?>

Yekpare geniş bir anın, parçalanmaz akışında

Hüseyin Burak Uçar

1 yıl önce

YEKPARE GENİŞ BİR ANIN, PARÇALANMAZ AKIŞINDA

14. yüzyılda yaşamış, ‘Mukaddime’ adlı eseri ile, sosyoloji, tarih yazımı ve iktisat ilmindeki üstünlüğünü tüm dünyaya kanıtlamış büyük alim İbn-i Haldun, zamanın kişilere ve durumlara göre değişkenlik arz eden akış hızı hakkında şöyle söylüyor:

Bekleyince yavaşlar,

Gecikince hızlanır,

Üzülünce can yakar,

Mutlu olunca kısalır,

Acı çekince bitmek bilmez,

Sıkılınca uzar.”

2400 yıl önce ünlü filozof Aristoteles’le başlayan ve bu güne kadar devam eden tartışmalarda, düşünürlerin çoğu, Aristoteles gibi, zamanın, bir kütlesi olan (fiziksel) varlıkların devinimi-hareketi sonucu insan idrakinde oluştuğunu, insanın zamanın içinde değil zamanın insanın içinde olduğunu söylemişlerdir.

Einstein, zamanın, bulunduğumuz yer, mekân ve duruma göre akacağını belirten İbn-i Haldun’un ifadelerine ek olarak konuyu uzay zaman, kütle ve ışık hızı kavramları ile formüle ederek açıklamıştır. (E=Mc2), (İzafiyet Teorisi)

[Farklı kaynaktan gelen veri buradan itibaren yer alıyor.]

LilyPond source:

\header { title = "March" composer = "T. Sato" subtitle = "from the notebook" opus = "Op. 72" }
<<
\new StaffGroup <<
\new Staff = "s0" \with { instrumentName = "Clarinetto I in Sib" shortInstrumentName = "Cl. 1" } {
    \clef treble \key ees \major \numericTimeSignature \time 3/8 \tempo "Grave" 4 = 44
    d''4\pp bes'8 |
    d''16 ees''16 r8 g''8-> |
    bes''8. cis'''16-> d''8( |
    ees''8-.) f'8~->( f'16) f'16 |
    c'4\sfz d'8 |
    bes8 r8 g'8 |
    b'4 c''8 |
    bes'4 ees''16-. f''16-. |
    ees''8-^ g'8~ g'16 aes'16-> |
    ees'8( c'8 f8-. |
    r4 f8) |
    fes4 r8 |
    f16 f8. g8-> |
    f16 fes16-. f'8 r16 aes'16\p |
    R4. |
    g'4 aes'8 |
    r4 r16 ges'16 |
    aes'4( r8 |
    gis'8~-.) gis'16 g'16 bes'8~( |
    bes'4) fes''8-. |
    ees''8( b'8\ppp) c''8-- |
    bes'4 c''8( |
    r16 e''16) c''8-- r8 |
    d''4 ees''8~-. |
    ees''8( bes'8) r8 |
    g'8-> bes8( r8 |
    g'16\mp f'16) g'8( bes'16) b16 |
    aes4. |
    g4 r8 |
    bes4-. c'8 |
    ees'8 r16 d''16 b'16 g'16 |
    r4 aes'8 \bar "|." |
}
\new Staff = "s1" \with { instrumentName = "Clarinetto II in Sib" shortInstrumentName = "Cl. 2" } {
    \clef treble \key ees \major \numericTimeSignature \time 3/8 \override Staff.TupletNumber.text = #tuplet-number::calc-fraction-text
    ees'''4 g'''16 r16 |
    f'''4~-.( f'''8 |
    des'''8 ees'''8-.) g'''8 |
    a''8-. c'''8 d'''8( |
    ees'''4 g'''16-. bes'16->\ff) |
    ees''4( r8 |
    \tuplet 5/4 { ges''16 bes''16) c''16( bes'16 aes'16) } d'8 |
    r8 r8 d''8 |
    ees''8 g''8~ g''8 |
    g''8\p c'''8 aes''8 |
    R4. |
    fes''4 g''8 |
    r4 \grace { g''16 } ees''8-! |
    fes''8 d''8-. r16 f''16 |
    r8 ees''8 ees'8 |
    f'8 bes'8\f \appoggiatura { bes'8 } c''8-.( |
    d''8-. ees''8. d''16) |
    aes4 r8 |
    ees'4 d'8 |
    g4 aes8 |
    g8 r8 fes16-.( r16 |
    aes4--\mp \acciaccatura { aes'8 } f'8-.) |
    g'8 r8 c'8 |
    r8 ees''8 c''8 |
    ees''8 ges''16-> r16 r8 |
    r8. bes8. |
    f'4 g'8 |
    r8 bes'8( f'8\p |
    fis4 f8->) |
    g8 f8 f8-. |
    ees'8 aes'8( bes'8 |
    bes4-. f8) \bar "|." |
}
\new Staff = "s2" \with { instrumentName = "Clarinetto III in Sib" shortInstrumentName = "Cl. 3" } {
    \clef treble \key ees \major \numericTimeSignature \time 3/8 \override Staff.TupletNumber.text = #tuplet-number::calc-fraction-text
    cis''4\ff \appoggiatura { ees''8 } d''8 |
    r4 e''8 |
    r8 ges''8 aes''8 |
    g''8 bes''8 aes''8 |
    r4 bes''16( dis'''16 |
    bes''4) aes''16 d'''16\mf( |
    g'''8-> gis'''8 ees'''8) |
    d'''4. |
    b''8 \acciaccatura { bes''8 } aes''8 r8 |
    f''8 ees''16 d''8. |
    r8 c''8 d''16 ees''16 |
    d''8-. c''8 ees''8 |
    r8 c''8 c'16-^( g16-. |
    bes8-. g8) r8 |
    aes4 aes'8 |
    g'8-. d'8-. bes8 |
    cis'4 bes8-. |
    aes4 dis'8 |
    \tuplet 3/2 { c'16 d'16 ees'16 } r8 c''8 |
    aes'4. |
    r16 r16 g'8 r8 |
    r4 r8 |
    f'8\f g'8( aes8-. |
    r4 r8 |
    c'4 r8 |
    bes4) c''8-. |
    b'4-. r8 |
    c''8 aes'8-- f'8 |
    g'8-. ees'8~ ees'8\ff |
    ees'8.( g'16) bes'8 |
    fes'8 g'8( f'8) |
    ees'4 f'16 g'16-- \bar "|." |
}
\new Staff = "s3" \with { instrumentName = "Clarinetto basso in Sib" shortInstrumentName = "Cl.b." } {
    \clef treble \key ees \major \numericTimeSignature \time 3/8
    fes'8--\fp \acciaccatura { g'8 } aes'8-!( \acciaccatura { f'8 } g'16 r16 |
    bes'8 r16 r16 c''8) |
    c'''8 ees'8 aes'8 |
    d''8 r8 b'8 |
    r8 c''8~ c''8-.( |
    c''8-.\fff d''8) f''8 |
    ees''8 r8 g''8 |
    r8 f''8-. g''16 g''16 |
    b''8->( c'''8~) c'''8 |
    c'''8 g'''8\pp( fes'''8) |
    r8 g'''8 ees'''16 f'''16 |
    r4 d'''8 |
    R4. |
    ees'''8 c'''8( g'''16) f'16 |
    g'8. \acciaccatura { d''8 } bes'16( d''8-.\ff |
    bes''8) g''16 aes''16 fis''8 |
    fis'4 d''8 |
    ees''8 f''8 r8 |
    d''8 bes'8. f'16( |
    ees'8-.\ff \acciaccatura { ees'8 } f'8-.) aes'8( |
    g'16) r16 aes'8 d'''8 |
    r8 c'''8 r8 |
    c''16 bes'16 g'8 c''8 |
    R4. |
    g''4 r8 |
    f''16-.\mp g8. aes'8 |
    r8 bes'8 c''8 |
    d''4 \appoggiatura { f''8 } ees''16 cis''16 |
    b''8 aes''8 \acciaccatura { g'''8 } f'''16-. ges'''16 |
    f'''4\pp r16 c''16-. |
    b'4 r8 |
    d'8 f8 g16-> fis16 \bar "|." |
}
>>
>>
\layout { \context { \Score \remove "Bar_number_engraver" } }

Edebiyatımızın medarı-iftiharı Ahmet Hamdi Tanpınar da bir şiirinde bu izaha yakın ifadelerde bulunuyor:

Ne içindeyim zamanın

Ne de büsbütün dışında

Yekpare, geniş bir anın

Parçalanmaz akışında

İzahı nasıl yapılırsa yapılsın, adına zaman dediğimiz mefhumun, insan hayatı üzerindeki etkisi tartışılmaz. Kanaatimce biz bu etkinin insanın lehine işlemesi için neler yapmamız gerektiği üzerinde durmalıyız.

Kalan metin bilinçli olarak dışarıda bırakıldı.